Corte di Cassazione, Sez. Lav.
Un lavoratore dipendente rivolgeva frasi omofobe, sconvenienti ed offensive ad una collega in presenza di altre persone. La società datrice lo licenziava, quindi, per giusta causa. Il lavoratore impugnava il licenziamento, chiedendo che ne fosse dichiarata l’illegittimità e di essere reintegrato nel posto di lavoro.

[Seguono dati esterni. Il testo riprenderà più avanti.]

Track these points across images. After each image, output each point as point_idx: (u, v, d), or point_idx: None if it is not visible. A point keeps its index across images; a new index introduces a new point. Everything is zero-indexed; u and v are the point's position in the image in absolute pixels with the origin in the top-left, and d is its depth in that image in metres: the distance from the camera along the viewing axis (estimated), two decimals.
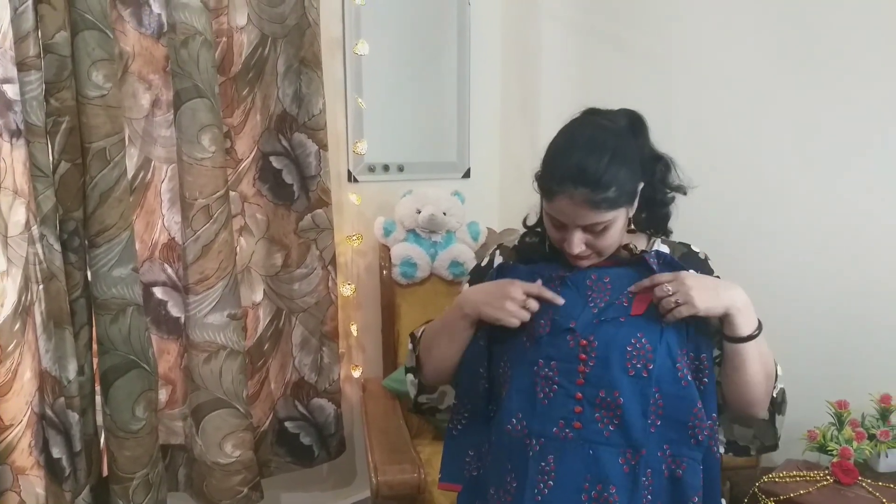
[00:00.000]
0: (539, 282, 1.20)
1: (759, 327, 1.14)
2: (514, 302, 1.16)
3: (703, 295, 1.10)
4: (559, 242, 1.19)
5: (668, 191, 1.25)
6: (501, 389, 1.20)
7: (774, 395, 1.17)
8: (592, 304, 1.16)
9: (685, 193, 1.26)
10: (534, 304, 1.16)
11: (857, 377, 1.72)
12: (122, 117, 1.54)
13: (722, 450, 1.24)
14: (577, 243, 1.14)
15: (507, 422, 1.15)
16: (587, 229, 1.14)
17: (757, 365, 1.14)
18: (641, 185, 1.18)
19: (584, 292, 1.19)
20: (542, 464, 1.10)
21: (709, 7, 1.87)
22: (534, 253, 1.30)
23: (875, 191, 1.71)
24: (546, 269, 1.24)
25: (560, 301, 1.17)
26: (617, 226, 1.15)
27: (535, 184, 1.21)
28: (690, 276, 1.13)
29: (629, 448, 1.09)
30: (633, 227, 1.27)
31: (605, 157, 1.09)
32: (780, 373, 1.19)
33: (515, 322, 1.16)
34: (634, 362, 1.11)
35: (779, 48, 1.78)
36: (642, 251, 1.21)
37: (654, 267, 1.17)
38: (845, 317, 1.76)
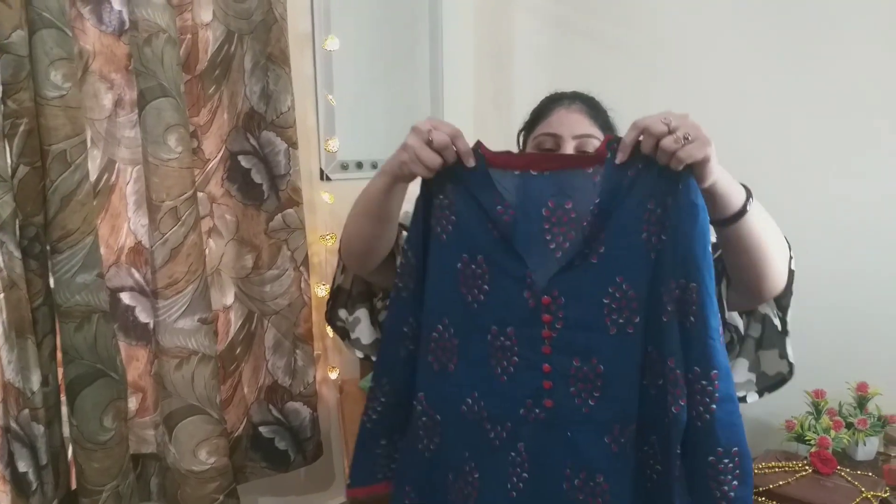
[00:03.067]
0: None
1: (749, 193, 0.90)
2: (417, 135, 0.88)
3: (701, 143, 0.84)
4: None
5: None
6: (446, 359, 0.97)
7: (792, 268, 0.99)
8: (553, 244, 0.91)
9: None
10: (441, 138, 0.87)
11: (833, 366, 1.72)
12: (83, 118, 1.48)
13: (754, 398, 1.05)
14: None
15: (460, 401, 0.95)
16: (579, 147, 1.10)
17: (766, 237, 0.92)
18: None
19: (541, 225, 0.91)
20: (513, 454, 0.93)
21: None
22: None
23: (851, 179, 1.72)
24: (488, 194, 0.92)
25: (471, 162, 0.89)
26: None
27: (522, 133, 1.23)
28: (693, 121, 0.87)
29: (616, 423, 0.91)
30: None
31: (593, 97, 1.18)
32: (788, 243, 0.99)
33: (419, 169, 0.89)
34: (615, 316, 0.89)
35: (755, 37, 1.78)
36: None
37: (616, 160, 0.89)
38: (821, 306, 1.77)
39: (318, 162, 2.01)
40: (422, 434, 0.99)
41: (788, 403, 1.66)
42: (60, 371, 1.55)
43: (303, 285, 1.87)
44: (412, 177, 0.94)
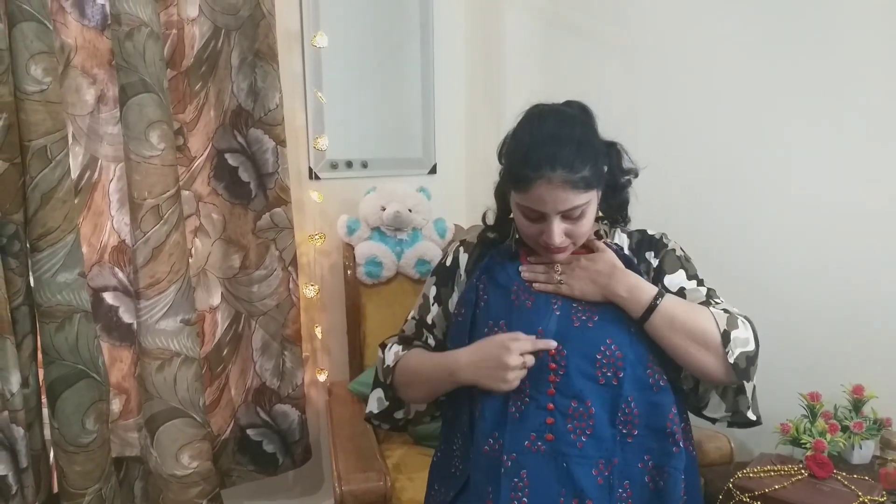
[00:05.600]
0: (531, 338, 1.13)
1: (650, 308, 1.11)
2: (515, 371, 1.10)
3: (582, 282, 1.15)
4: (535, 237, 1.15)
5: (624, 175, 1.23)
6: (474, 408, 1.16)
7: (732, 361, 1.09)
8: (554, 306, 1.15)
9: (637, 175, 1.24)
10: (531, 360, 1.10)
11: (828, 368, 1.70)
12: (63, 113, 1.46)
13: (723, 425, 1.22)
14: (558, 233, 1.11)
15: (483, 443, 1.11)
16: (565, 216, 1.10)
17: (675, 338, 1.10)
18: (606, 169, 1.16)
19: (549, 296, 1.17)
20: (516, 479, 1.06)
21: None
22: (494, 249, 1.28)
23: (846, 181, 1.70)
24: (511, 267, 1.21)
25: (553, 344, 1.11)
26: (591, 210, 1.14)
27: (502, 181, 1.20)
28: (581, 265, 1.16)
29: (601, 458, 1.07)
30: (599, 213, 1.24)
31: (574, 140, 1.08)
32: (738, 336, 1.10)
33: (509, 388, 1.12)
34: (605, 370, 1.09)
35: (744, 33, 1.76)
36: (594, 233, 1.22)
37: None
38: (815, 308, 1.75)
39: (307, 160, 1.98)
40: (456, 473, 1.20)
41: (783, 406, 1.63)
42: (41, 372, 1.52)
43: (291, 286, 1.84)
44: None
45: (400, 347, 1.30)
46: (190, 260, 1.68)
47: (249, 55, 1.71)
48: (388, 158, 2.12)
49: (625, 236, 1.26)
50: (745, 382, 1.12)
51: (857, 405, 1.63)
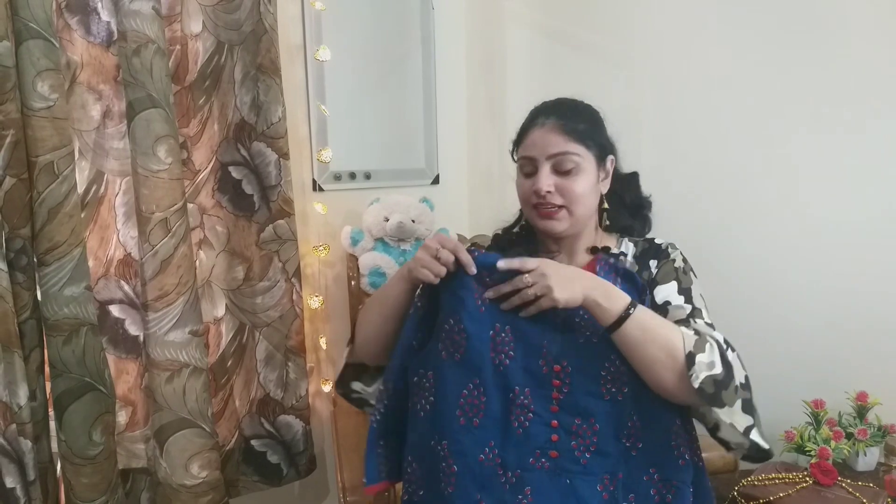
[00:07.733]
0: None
1: (622, 318, 1.05)
2: (426, 250, 1.11)
3: (561, 286, 1.06)
4: (529, 195, 1.18)
5: (641, 198, 1.27)
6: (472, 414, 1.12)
7: (697, 386, 1.01)
8: (557, 318, 1.12)
9: (650, 208, 1.29)
10: (446, 255, 1.09)
11: (832, 375, 1.70)
12: (70, 129, 1.47)
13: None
14: (545, 178, 1.14)
15: (478, 451, 1.09)
16: (556, 168, 1.14)
17: (644, 350, 1.05)
18: (612, 159, 1.21)
19: (551, 312, 1.12)
20: (520, 496, 1.06)
21: (672, 8, 1.86)
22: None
23: (843, 192, 1.71)
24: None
25: (472, 270, 1.09)
26: (586, 177, 1.16)
27: (513, 150, 1.25)
28: (550, 267, 1.08)
29: (606, 474, 1.07)
30: (608, 222, 1.25)
31: (576, 105, 1.20)
32: (703, 360, 1.03)
33: (430, 277, 1.10)
34: (609, 386, 1.08)
35: (747, 44, 1.77)
36: (602, 248, 1.22)
37: (602, 274, 1.15)
38: (819, 315, 1.75)
39: (310, 172, 1.99)
40: (441, 476, 1.12)
41: (787, 414, 1.64)
42: (48, 385, 1.53)
43: (294, 297, 1.85)
44: (420, 282, 1.14)
45: None
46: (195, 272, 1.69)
47: (252, 69, 1.73)
48: (391, 170, 2.14)
49: (631, 244, 1.26)
50: (719, 408, 1.04)
51: (862, 412, 1.63)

La Suprema Corte si è pronunciata sulla vicenda, precisando che costituisce «innegabile portato della evoluzione della società negli ultimi decenni» la acquisizione della consapevolezza del rispetto che merita qualunque scelta di orientamento sessuale e del fatto che essa attiene ad una sfera intima e riservata della persona. I Giudici di legittimità hanno sottolineato che l’intrusione in tale sfera, eseguita con scherno e senza curarsi della presenza di terze persone, non può, pertanto, essere considerata una semplice questione di buona educazione ma costituisce una questione di rispetto dei principi previsti dalla Costituzione come la tutela dei diritti inviolabili dell’uomo senza distinzione di sesso da salvaguardare in tutte le sue forme e applicazioni.
La Suprema Corte ha pertanto ritenuto fondata la giusta causa del licenziamento.